We do have Alessandro Russo to thank however for providing a narrative that can link the crises of the socialist states to events arising from the Chinese Cultural Revolution, most pointedly to an 'impasse in the relationship between the working class and the Communist Party. This was to change the functioning of the party and the general form of the organization of the state. There is a division observed by the author in the name of communism; operating in philosophy and in politics. As the subject of the conference which produced these papers - and as an invocation of post-party political organizations we notice this duality. Yet the Chinese Communist Party still persists - and here is where the chief difference lies. Indeed as the author indicates - the very existence of such a conference bears testament to the fact that the cultural revolution did not end communism as a philosophical idea, and an adjudication on the adequacy of its actions cannot be broached in the conference in question; even as it remains a question of debate.
The proper aim for a conference such as this, we are reminded, is perhaps other considerations; to think the relationship between politics and philosophy upon which we are provided some interesting observations by Russo. To quote "philosophical resources have strengthened political inventions", yet have also obfuscated the singularity of political intellectuality in a given sequence.

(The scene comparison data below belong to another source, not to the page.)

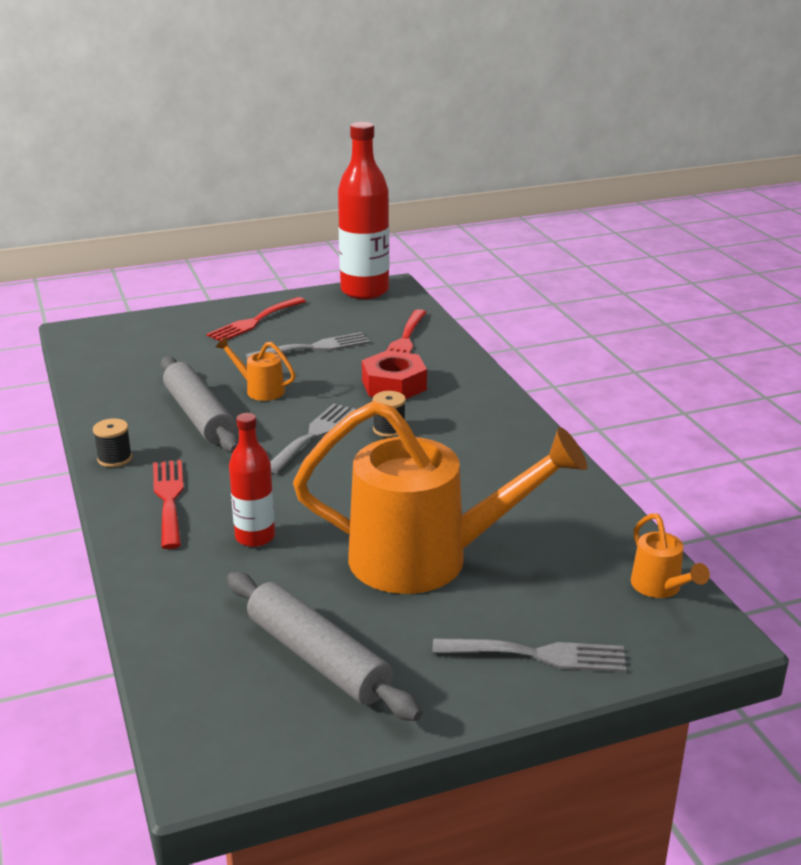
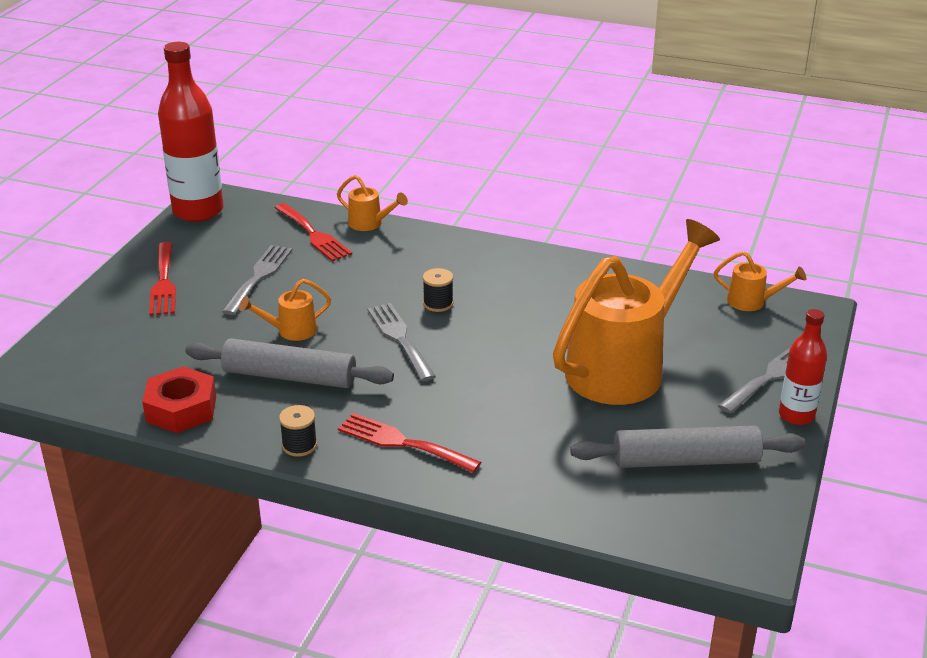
camera: 50 degrees left, 5 degrees up
(255, 537) = (509, 425): red bottle -> red bottle (796, 415)
(394, 385) = (376, 271): red nut -> red nut (181, 409)
(458, 353) = (369, 224): none -> orange watering can

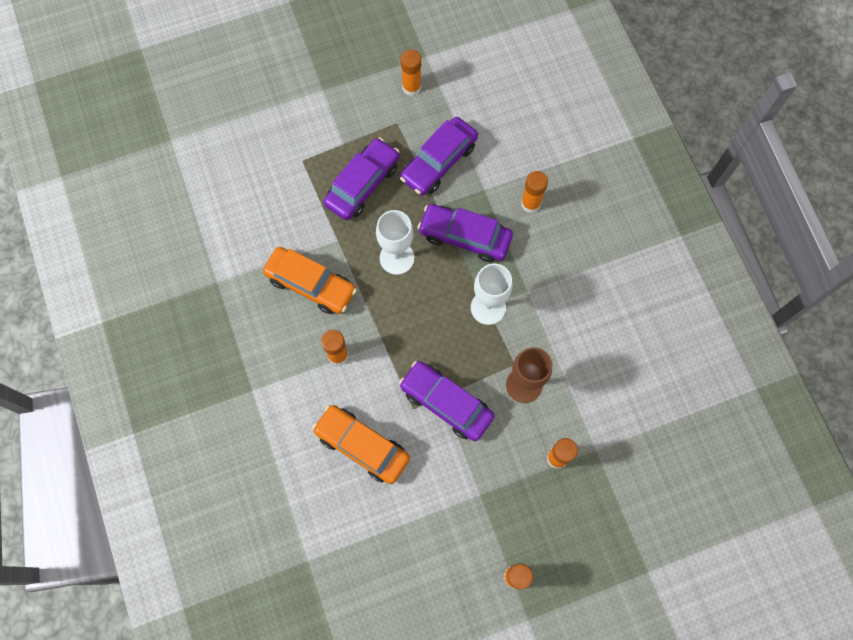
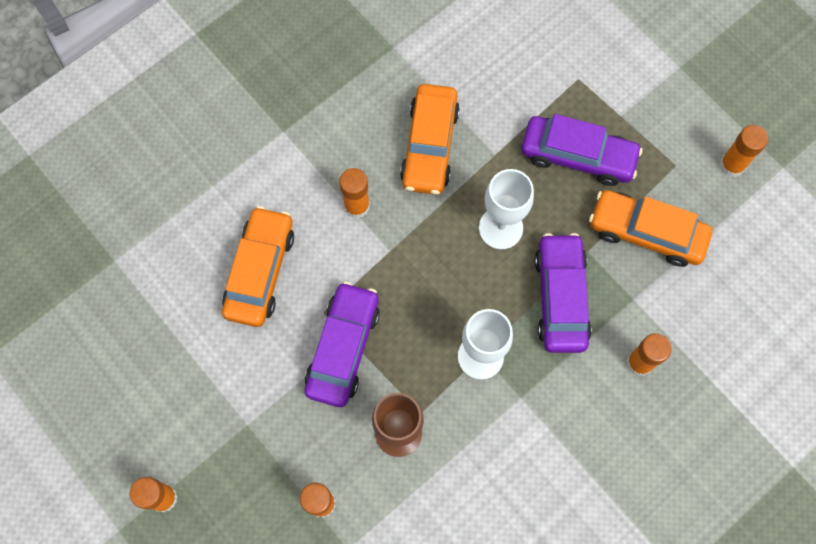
camera: 70 degrees right, 0 degrees up
(439, 162) = (646, 232): purple car -> orange car

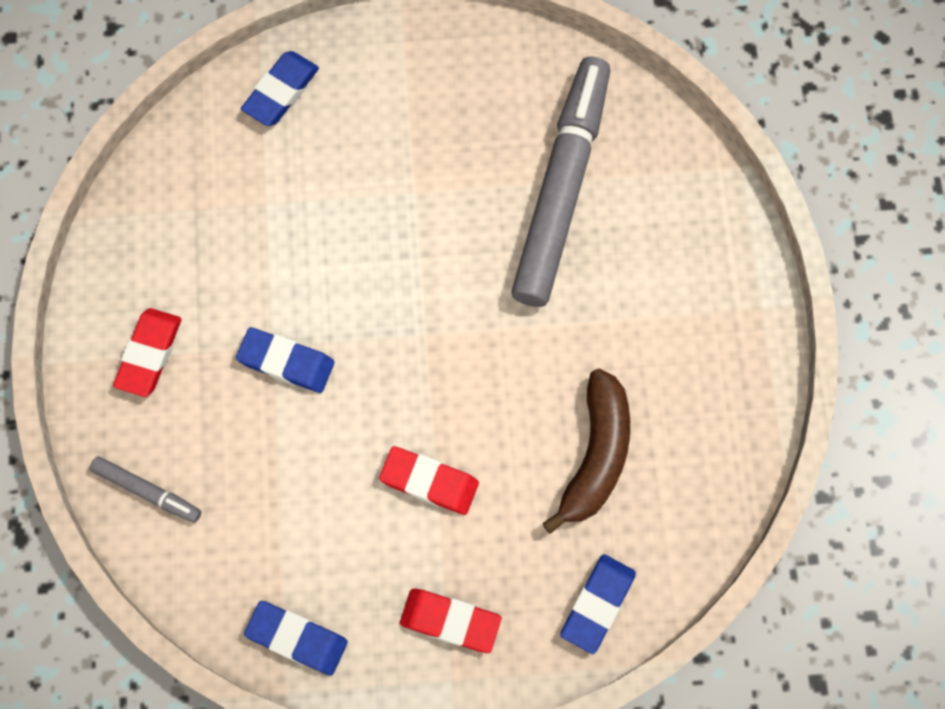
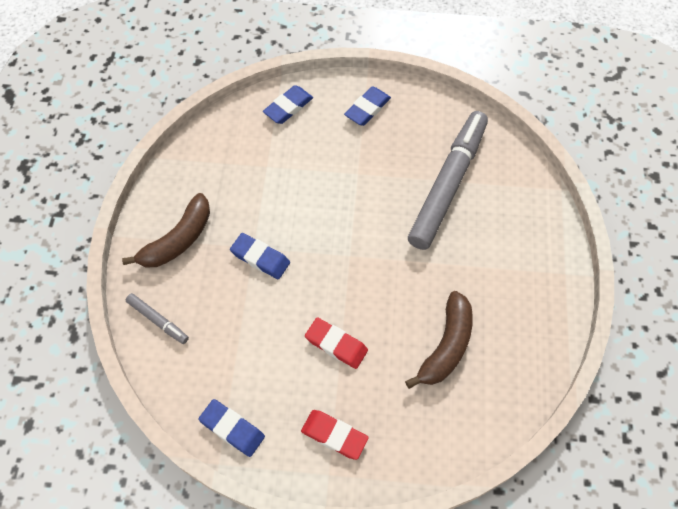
camera: 10 degrees right, 10 degrees down
(149, 354) = (178, 240): red eraser -> brown banana
(597, 604) = (433, 441): blue eraser -> blue eraser (367, 108)

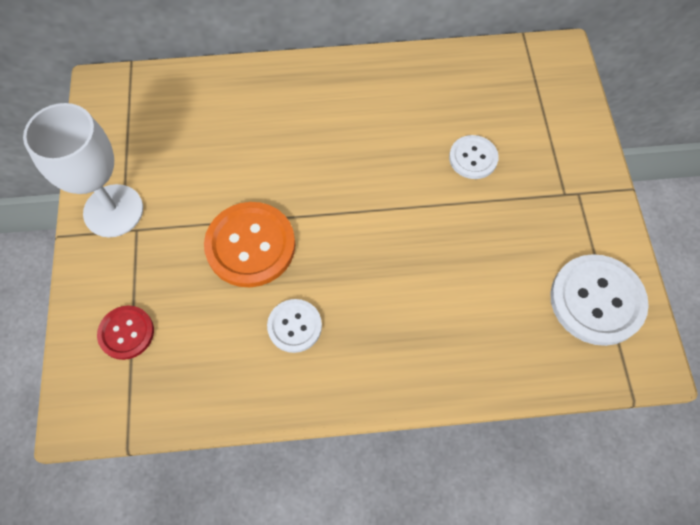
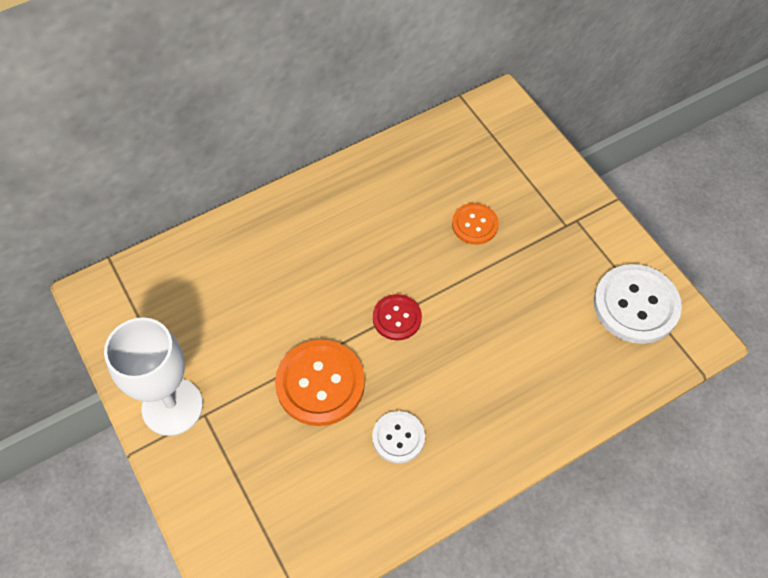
camera: 25 degrees left, 5 degrees down
(126, 333) = (248, 512): red button -> red button (397, 318)
(473, 158) = (474, 225): white button -> orange button

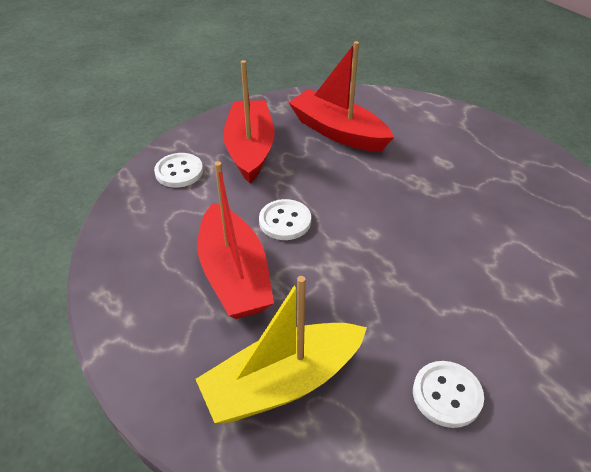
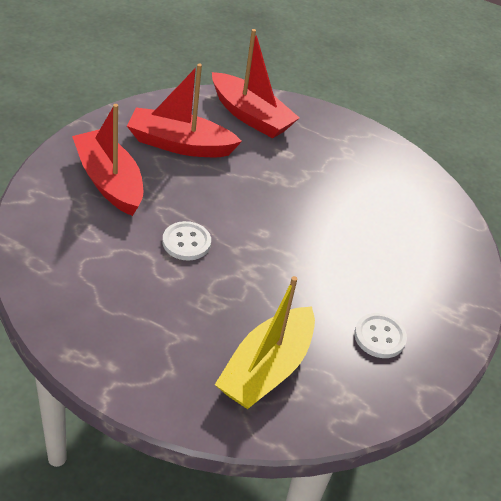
camera: 35 degrees left, 0 degrees up
(179, 172) = (56, 222): white button -> none
(234, 274) = (174, 301): red boat -> red boat (250, 116)

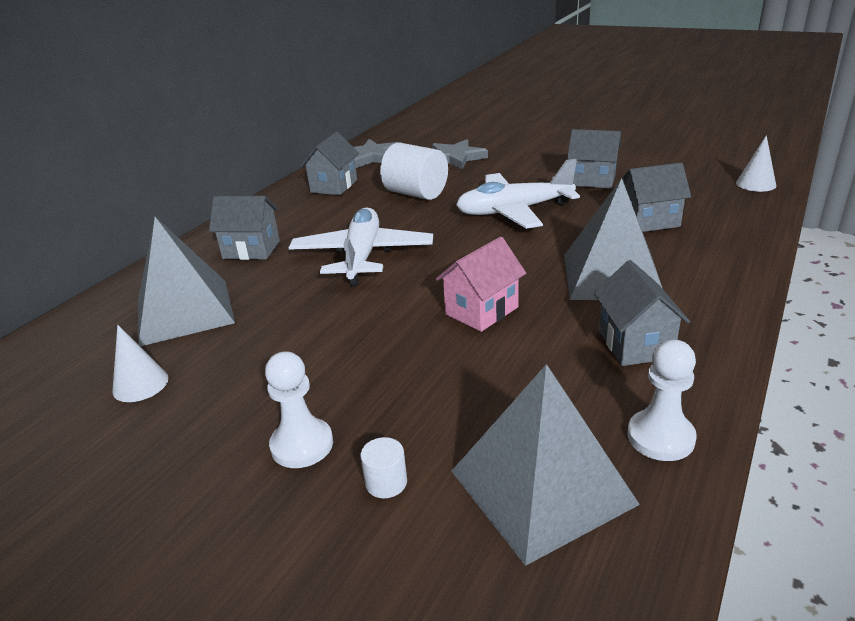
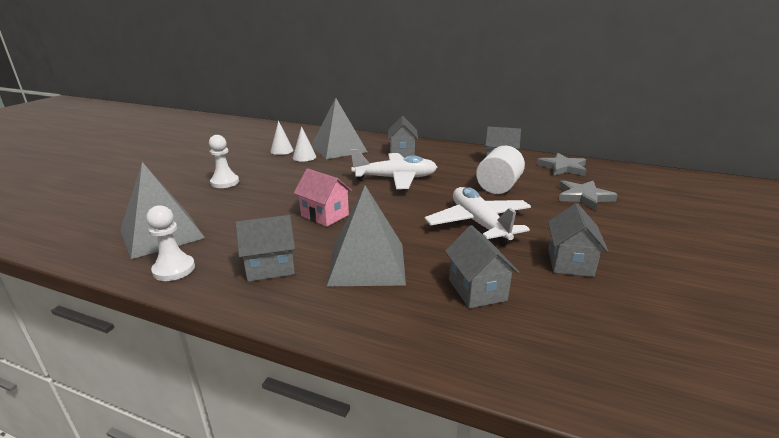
camera: 80 degrees right, 5 degrees down
(386, 482) = (190, 200): white cylinder -> none
(756, 184) = (633, 394): white cone -> white cone (304, 157)

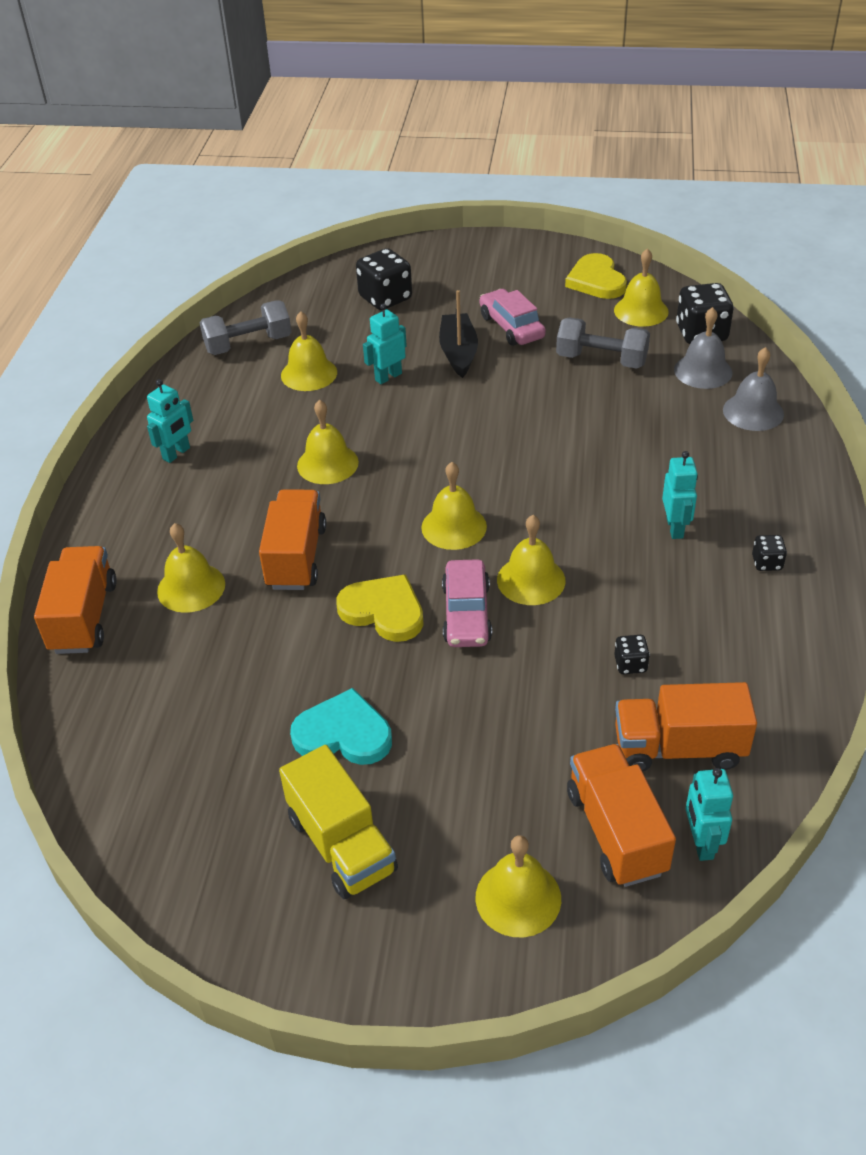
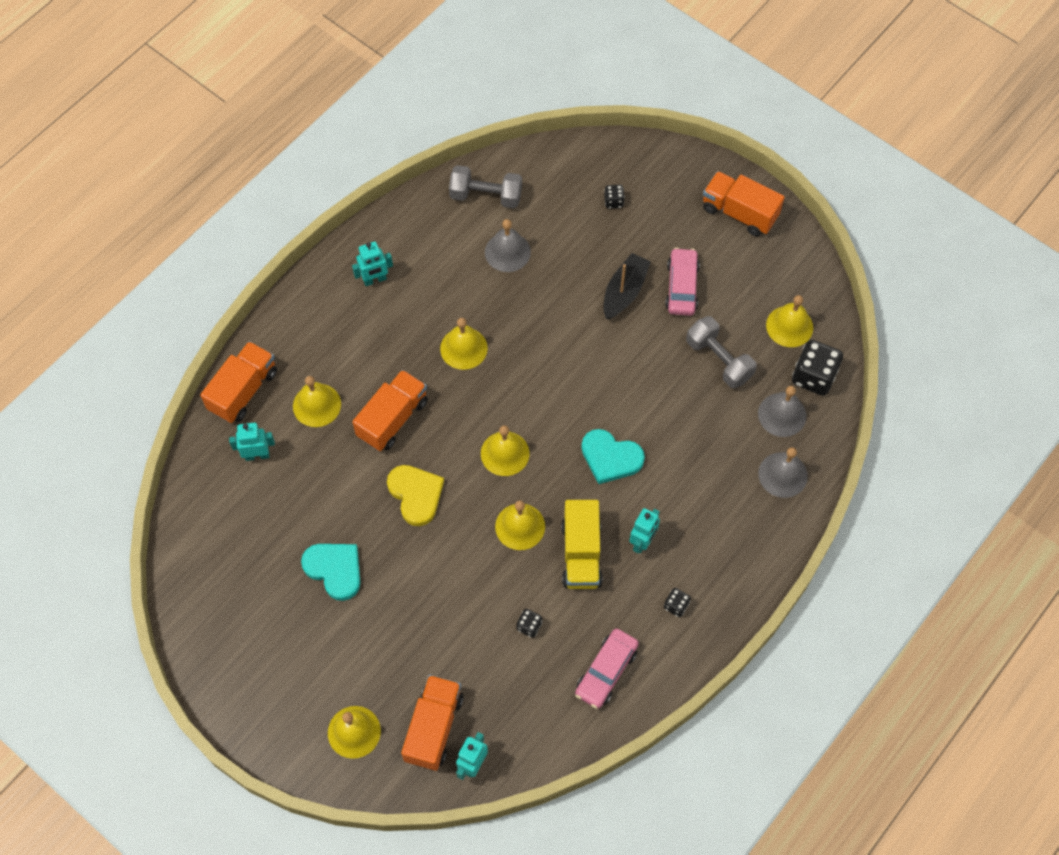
camera: 30 degrees right, 20 degrees up
(309, 374) = (507, 252): yellow bell -> grey bell
(341, 844) = (287, 641): yellow truck -> yellow truck (581, 554)
(385, 298) = (613, 201): black dice -> black dice, size x0.50
(388, 377) = (559, 287): turquoise robot -> turquoise robot (257, 455)
(466, 613) = (462, 528): pink car -> pink car (606, 671)
(571, 477) = (610, 458): none -> turquoise heart
(596, 281) = (783, 273): yellow heart -> none
(678, 748) = (510, 699): orange truck -> orange truck (739, 213)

Indeed such conferences are held, materially to invent new relations between philosophy and politics. In this regard, we would do well to cite; but more importantly, read developments in French philosophy since the 60s that have provided conceptual inventions which open new dimensions in our relationship to the state for example - as fresh or weathered a Marxist question as any. Here the names Sartre, Althusser, and Badiou would be guiding lights. The last name, perhaps crucially for philosophy charting his ontology as an attempt to think its conditions, which may indeed be mutually independent, (or not). A delightful problem for theorists of cognition, particularly the Hegelian kind, reification, and indeed set theory.
The closure that communism may have faced in the 90s and even earlier is reflected strongly in the lines of the contributing theorists and has constituted something of a repressive horizon some have lived with. Its re-emergence as a drive indeed as a desire in philosophy speaks for the import which our theorists have brought to some of the issues touched upon, perhaps most crucially the call in philosophy tied to the concept of equality... The communist horizon as seen in this light would establish a terrain for intellectual friendship by thinking compossibility.